Since 2009, the Florida Association of Counties has compiled charts showing how much property values have declined each year and how much property tax rates have increased to compensate.
Basically, it's a measure of how bad the bleeding is and how much county commissions have done to stop it. And it makes the good doctors on the Hernando commission look like the type who are only interested in chatting about their golf games while standing knee deep in gore.
In 2009, the gap between the amount the county expected to raise from its millage rate was 21 percent below the roll-back rate, eighth-highest of 67 counties in the state. The next year, its ranking was the same. And last year, despite a slight increase in the property tax rate, the gap was still the fifth-highest in Florida.

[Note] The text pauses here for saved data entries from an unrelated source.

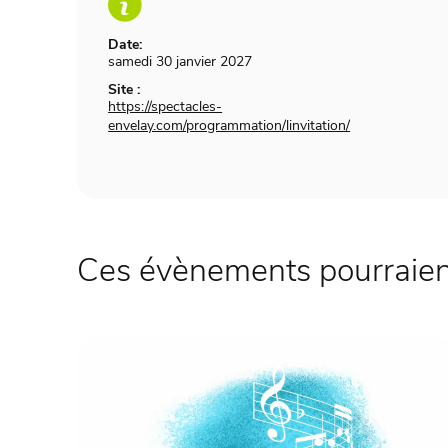
Date:
samedi 30 janvier 2027
Site :
https://spectacles-
envelay.com/programmation/linvitation/
Ces évènements pourraient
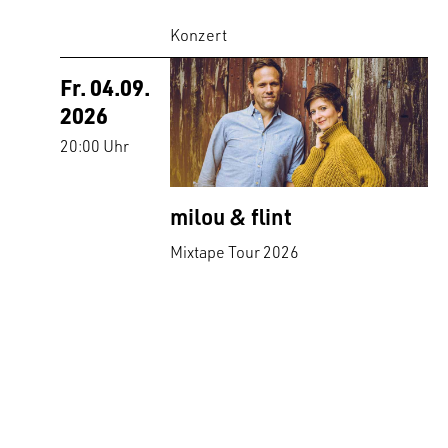
Konzert
Fr. 04.09.
2026
20:00 Uhr
milou & flint
Mixtape Tour 2026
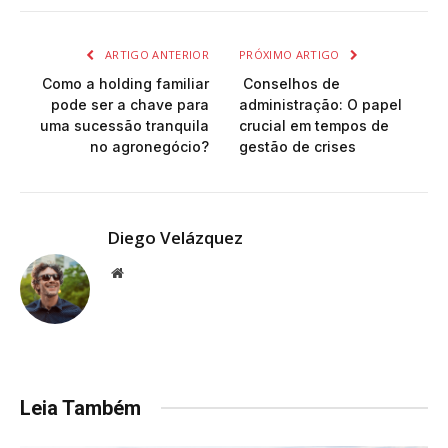
ARTIGO ANTERIOR
PRÓXIMO ARTIGO
Como a holding familiar
Conselhos de
pode ser a chave para
administração: O papel
uma sucessão tranquila
crucial em tempos de
no agronegócio?
gestão de crises
Diego Velázquez
Website
Leia Também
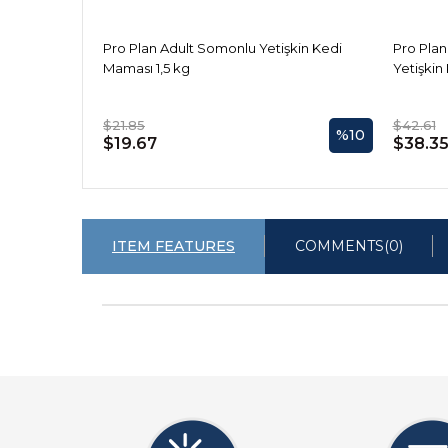
Pro Plan Adult Somonlu Yetişkin Kedi
Pro Pla
Maması 1,5 kg
Yetişkin
$21.85
$42.61
%10
$19.67
$38.3
ITEM FEATURES
COMMENTS
(0)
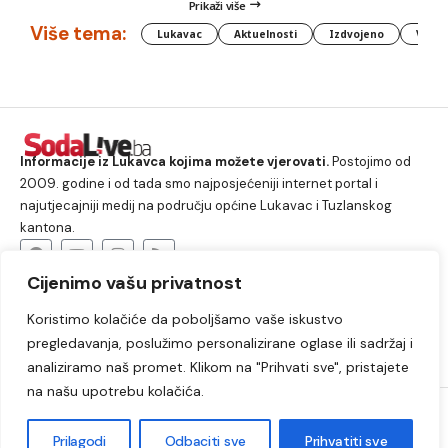
Prikaži više
Više tema:
Lukavac
Aktuelnosti
Izdvojeno
Vlada
Informacije iz Lukavca kojima možete vjerovati.
Postojimo od
2009. godine i od tada smo najposjećeniji internet portal i
najutjecajniji medij na području općine Lukavac i Tuzlanskog
kantona.
Cijenimo vašu privatnost
O nama
Koristimo kolačiće da poboljšamo vaše iskustvo
Lukavac
Društvo
Crna hronika
Sport
pregledavanja, poslužimo personalizirane oglase ili sadržaj i
Kultura
Kolumne
Slobodno vrijeme
analiziramo naš promet. Klikom na "Prihvati sve", pristajete
na našu upotrebu kolačića.
2009. – 2024. © Lukavački info portal – SodaLIVE.ba. Sva prava
zadržana. Zabranjeno kopiranje autorskog sadržaja i korištenje
Prilagodi
Odbaciti sve
Prihvatiti sve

This is not a complete funding comparison. But it corresponds not only to the news from Pasco but also to a recent report from Florida TaxWatch that showed per-capita tax revenue in Hernando is among the very lowest in the state.
What's the explanation, other than that the foreclosure crisis and sinkhole claims have driven down prices here even more steeply than in most of Florida?
Well, for one thing, we lack Pasco's steady leadership — a county administrator and budget chief who have served for decades and whose advice about the county's needs carries real weight with the public and commissioners.
And even though, obviously, we have no monopoly on no-new-taxes demagogy — boy, we sure have our share.
It's the fallback strategy of two of our commissioners, Wayne Dukes and Jim Adkins. And you have to feel for a more responsible commissioner, such as John Druzbick, who faces a Republican primary battle with Jason Sager, who in a flier for an upcoming fundraiser promises to bring "More Liberty, Less Government to Hernando County!"
Don't be fooled. At this point, anyone who calls for shrinking our local government is really talking about destroying it.